» INSTRUCTIONS FOR THE TASK
A faithful copy is needed of the lines below from the one with "text [150, 150, 1125, 203]" up to and including the one with "Document page, 1275x1650 pixels."; set it down with no pictures and no other lines.

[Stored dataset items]

□ □ □ □

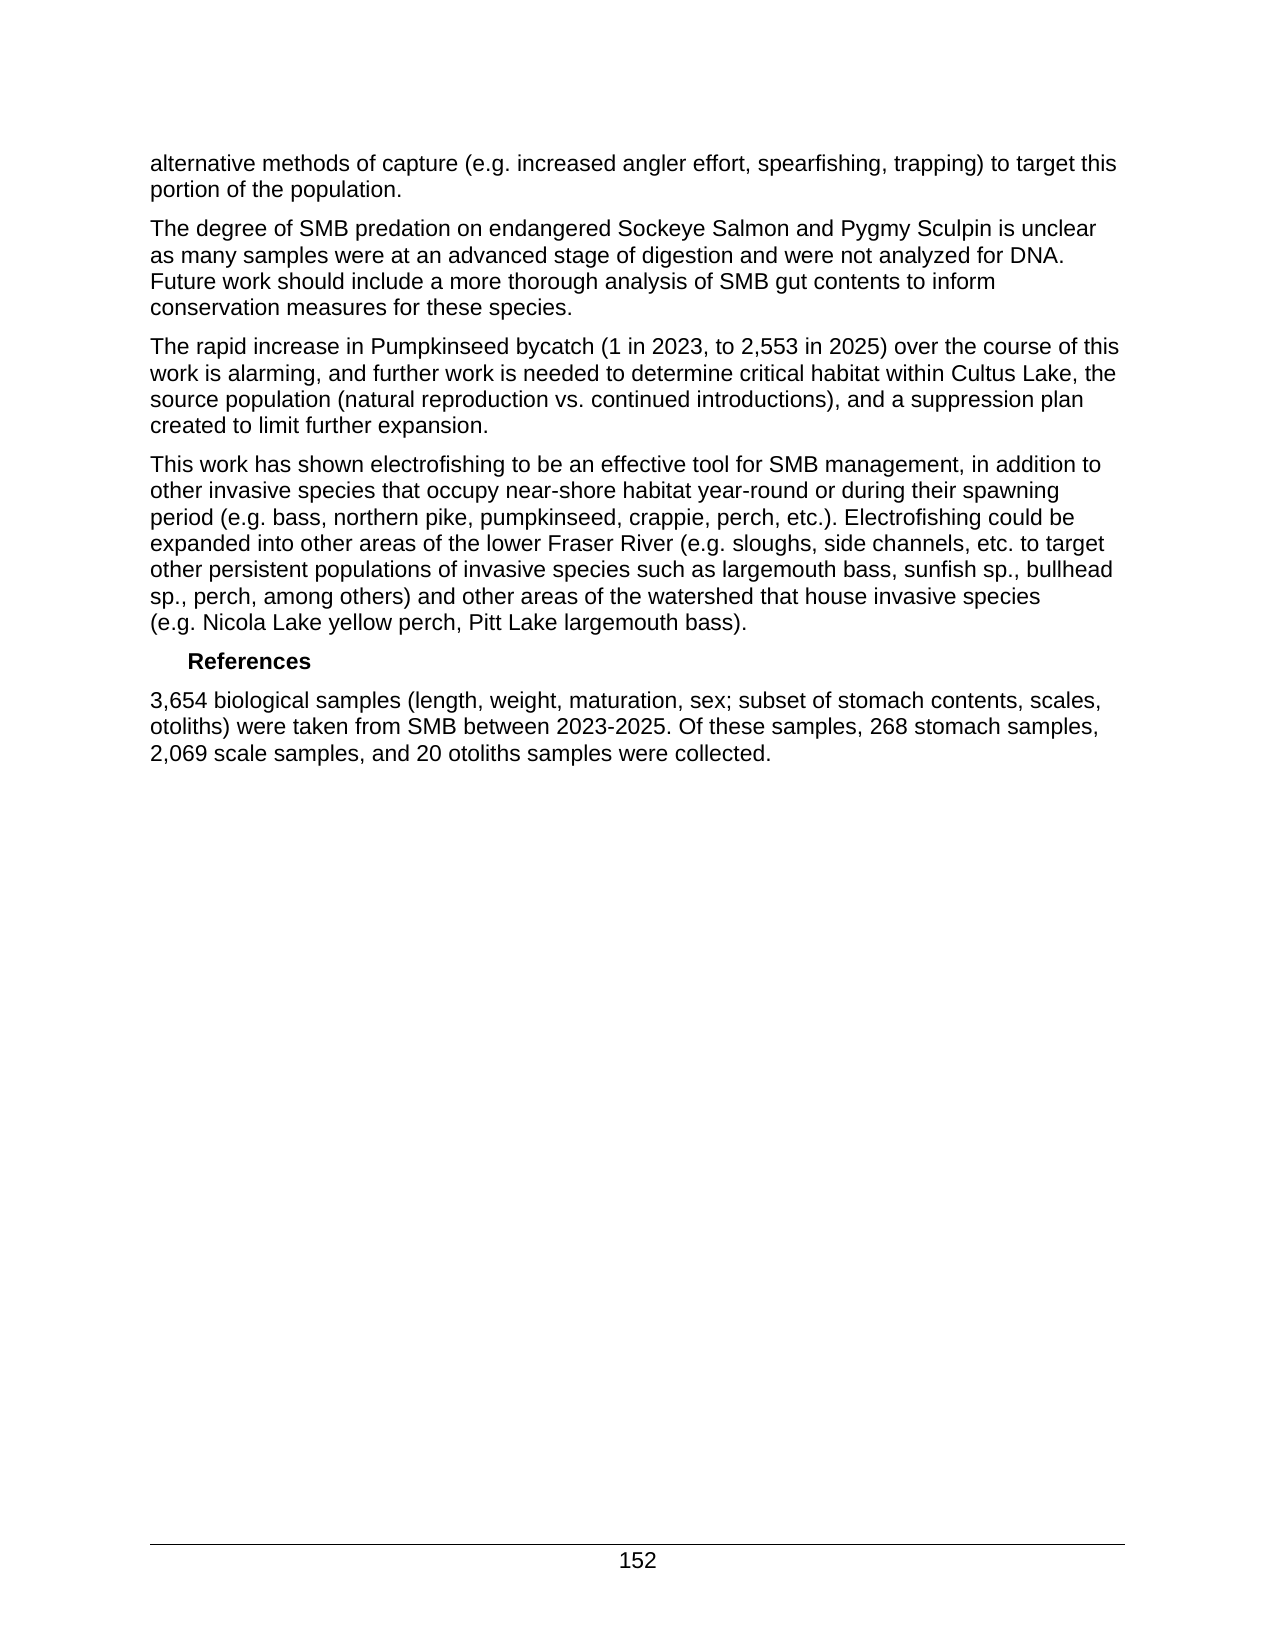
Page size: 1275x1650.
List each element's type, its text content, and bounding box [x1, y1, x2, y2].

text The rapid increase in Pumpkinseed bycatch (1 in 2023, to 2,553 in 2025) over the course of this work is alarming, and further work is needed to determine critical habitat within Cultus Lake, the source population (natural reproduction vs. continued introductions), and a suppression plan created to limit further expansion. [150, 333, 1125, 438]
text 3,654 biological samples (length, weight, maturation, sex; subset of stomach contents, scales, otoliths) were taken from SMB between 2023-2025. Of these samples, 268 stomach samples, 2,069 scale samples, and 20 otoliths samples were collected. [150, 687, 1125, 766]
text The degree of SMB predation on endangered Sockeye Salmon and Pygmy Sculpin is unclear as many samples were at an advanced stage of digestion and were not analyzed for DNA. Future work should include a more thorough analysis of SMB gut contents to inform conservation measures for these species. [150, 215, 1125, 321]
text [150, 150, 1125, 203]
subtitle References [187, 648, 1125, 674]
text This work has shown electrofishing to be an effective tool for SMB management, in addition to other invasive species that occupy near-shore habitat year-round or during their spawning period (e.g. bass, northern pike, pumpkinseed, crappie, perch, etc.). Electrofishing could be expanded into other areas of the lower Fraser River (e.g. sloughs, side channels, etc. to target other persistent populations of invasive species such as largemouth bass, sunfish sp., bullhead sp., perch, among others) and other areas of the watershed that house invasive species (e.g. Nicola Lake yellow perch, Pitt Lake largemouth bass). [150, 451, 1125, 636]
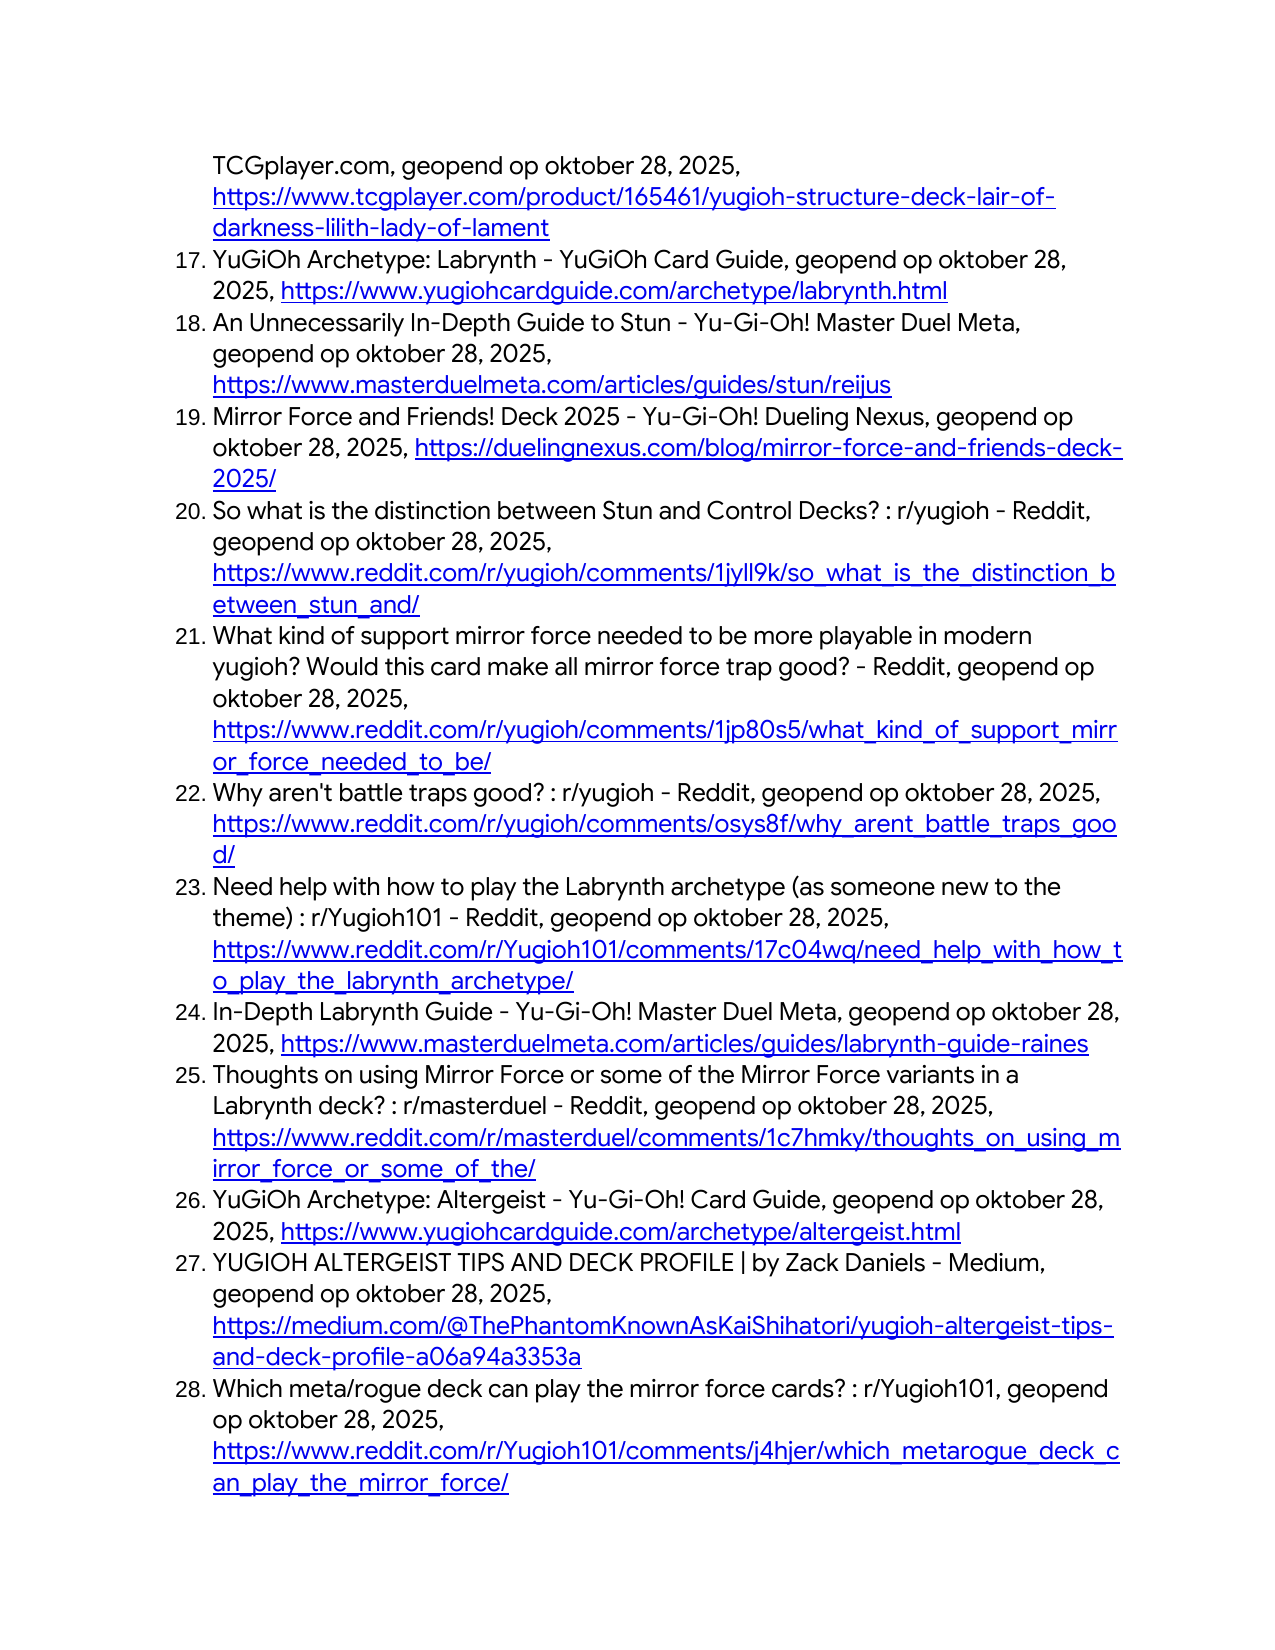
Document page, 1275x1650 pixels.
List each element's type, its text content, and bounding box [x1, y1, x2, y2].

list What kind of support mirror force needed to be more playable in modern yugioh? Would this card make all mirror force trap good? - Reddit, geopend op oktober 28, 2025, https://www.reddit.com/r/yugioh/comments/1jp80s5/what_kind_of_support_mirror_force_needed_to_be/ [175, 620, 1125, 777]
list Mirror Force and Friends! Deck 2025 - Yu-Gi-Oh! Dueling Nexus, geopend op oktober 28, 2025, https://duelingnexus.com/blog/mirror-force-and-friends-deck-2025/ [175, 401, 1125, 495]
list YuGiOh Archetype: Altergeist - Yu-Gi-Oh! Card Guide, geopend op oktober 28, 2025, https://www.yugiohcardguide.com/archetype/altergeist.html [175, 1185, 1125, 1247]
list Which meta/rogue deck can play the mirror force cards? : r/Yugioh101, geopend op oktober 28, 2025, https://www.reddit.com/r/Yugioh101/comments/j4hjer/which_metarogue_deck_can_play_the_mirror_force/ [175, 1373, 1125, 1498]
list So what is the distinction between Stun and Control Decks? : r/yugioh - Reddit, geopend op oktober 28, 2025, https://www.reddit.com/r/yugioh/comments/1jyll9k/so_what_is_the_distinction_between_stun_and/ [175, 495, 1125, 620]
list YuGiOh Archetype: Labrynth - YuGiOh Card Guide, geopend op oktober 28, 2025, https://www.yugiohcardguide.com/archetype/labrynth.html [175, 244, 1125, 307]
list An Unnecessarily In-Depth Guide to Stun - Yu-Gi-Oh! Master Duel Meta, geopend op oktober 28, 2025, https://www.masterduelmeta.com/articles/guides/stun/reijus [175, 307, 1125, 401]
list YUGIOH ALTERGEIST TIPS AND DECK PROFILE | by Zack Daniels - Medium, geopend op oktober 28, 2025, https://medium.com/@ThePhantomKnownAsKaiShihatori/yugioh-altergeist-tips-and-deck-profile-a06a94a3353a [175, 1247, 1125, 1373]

□ □ □ □

» RESPONSE
text [150, 150, 1125, 203]
subtitle References [187, 648, 1125, 674]
text This work has shown electrofishing to be an effective tool for SMB management, in addition to other invasive species that occupy near-shore habitat year-round or during their spawning period (e.g. bass, northern pike, pumpkinseed, crappie, perch, etc.). Electrofishing could be expanded into other areas of the lower Fraser River (e.g. sloughs, side channels, etc. to target other persistent populations of invasive species such as largemouth bass, sunfish sp., bullhead sp., perch, among others) and other areas of the watershed that house invasive species (e.g. Nicola Lake yellow perch, Pitt Lake largemouth bass). [150, 451, 1125, 636]
Document page, 1275x1650 pixels.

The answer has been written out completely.